======== Records to use ========

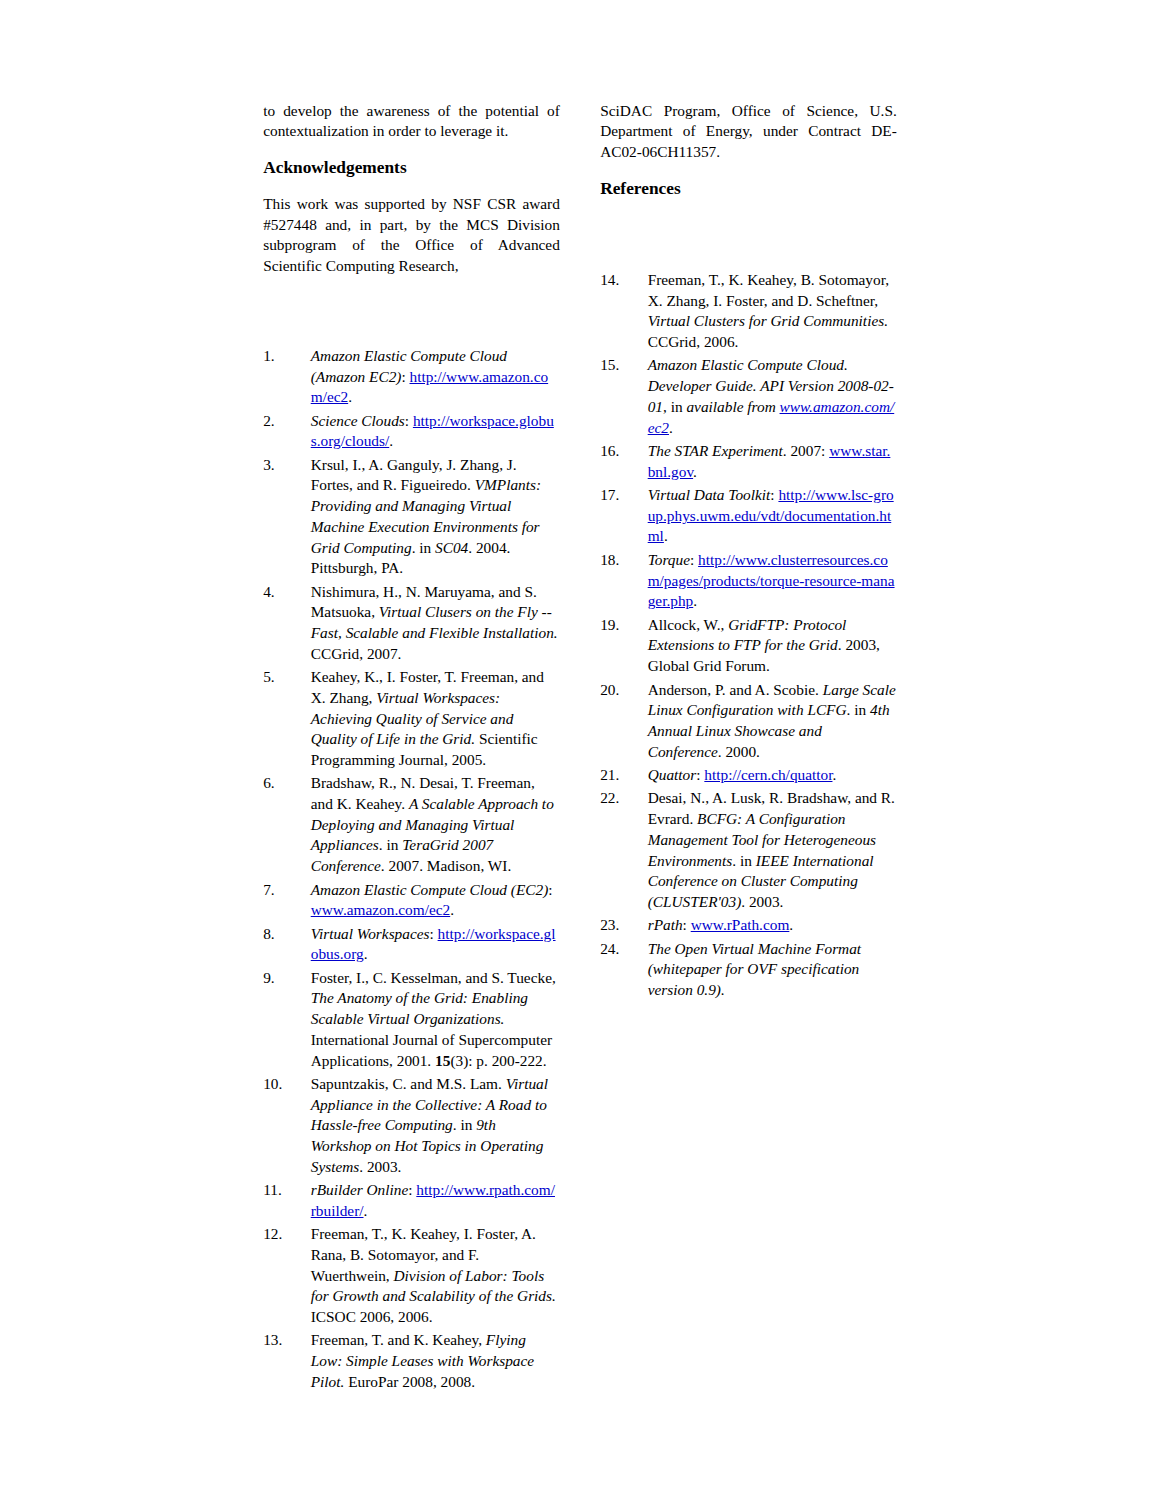to develop the awareness of the potential of contextualization in order to leverage it.
Acknowledgements
This work was supported by NSF CSR award #527448 and, in part, by the MCS Division subprogram of the Office of Advanced Scientific Computing Research,
1. Amazon Elastic Compute Cloud (Amazon EC2): http://www.amazon.com/ec2.
2. Science Clouds: http://workspace.globus.org/clouds/.
3. Krsul, I., A. Ganguly, J. Zhang, J. Fortes, and R. Figueiredo. VMPlants: Providing and Managing Virtual Machine Execution Environments for Grid Computing. in SC04. 2004. Pittsburgh, PA.
4. Nishimura, H., N. Maruyama, and S. Matsuoka, Virtual Clusers on the Fly -- Fast, Scalable and Flexible Installation. CCGrid, 2007.
5. Keahey, K., I. Foster, T. Freeman, and X. Zhang, Virtual Workspaces: Achieving Quality of Service and Quality of Life in the Grid. Scientific Programming Journal, 2005.
6. Bradshaw, R., N. Desai, T. Freeman, and K. Keahey. A Scalable Approach to Deploying and Managing Virtual Appliances. in TeraGrid 2007 Conference. 2007. Madison, WI.
7. Amazon Elastic Compute Cloud (EC2): www.amazon.com/ec2.
8. Virtual Workspaces: http://workspace.globus.org.
9. Foster, I., C. Kesselman, and S. Tuecke, The Anatomy of the Grid: Enabling Scalable Virtual Organizations. International Journal of Supercomputer Applications, 2001. 15(3): p. 200-222.
10. Sapuntzakis, C. and M.S. Lam. Virtual Appliance in the Collective: A Road to Hassle-free Computing. in 9th Workshop on Hot Topics in Operating Systems. 2003.
11. rBuilder Online: http://www.rpath.com/rbuilder/.
12. Freeman, T., K. Keahey, I. Foster, A. Rana, B. Sotomayor, and F. Wuerthwein, Division of Labor: Tools for Growth and Scalability of the Grids. ICSOC 2006, 2006.
13. Freeman, T. and K. Keahey, Flying Low: Simple Leases with Workspace Pilot. EuroPar 2008, 2008.
SciDAC Program, Office of Science, U.S. Department of Energy, under Contract DE-AC02-06CH11357.
References
14. Freeman, T., K. Keahey, B. Sotomayor, X. Zhang, I. Foster, and D. Scheftner, Virtual Clusters for Grid Communities. CCGrid, 2006.
15. Amazon Elastic Compute Cloud. Developer Guide. API Version 2008-02-01, in available from www.amazon.com/ec2.
16. The STAR Experiment. 2007: www.star.bnl.gov.
17. Virtual Data Toolkit: http://www.lsc-group.phys.uwm.edu/vdt/documentation.html.
18. Torque: http://www.clusterresources.com/pages/products/torque-resource-manager.php.
19. Allcock, W., GridFTP: Protocol Extensions to FTP for the Grid. 2003, Global Grid Forum.
20. Anderson, P. and A. Scobie. Large Scale Linux Configuration with LCFG. in 4th Annual Linux Showcase and Conference. 2000.
21. Quattor: http://cern.ch/quattor.
22. Desai, N., A. Lusk, R. Bradshaw, and R. Evrard. BCFG: A Configuration Management Tool for Heterogeneous Environments. in IEEE International Conference on Cluster Computing (CLUSTER'03). 2003.
23. rPath: www.rPath.com.
24. The Open Virtual Machine Format (whitepaper for OVF specification version 0.9).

========

▸ To do
The required result is the entries above, printed exactly from the first line through the line with "This work was", pictures excluded.

▸ Reply to the task
to develop the awareness of the potential of contextualization in order to leverage it.
Acknowledgements
This work was supported by NSF CSR award #527448 and, in part, by the MCS Division subprogram of the Office of Advanced Scientific Computing Research,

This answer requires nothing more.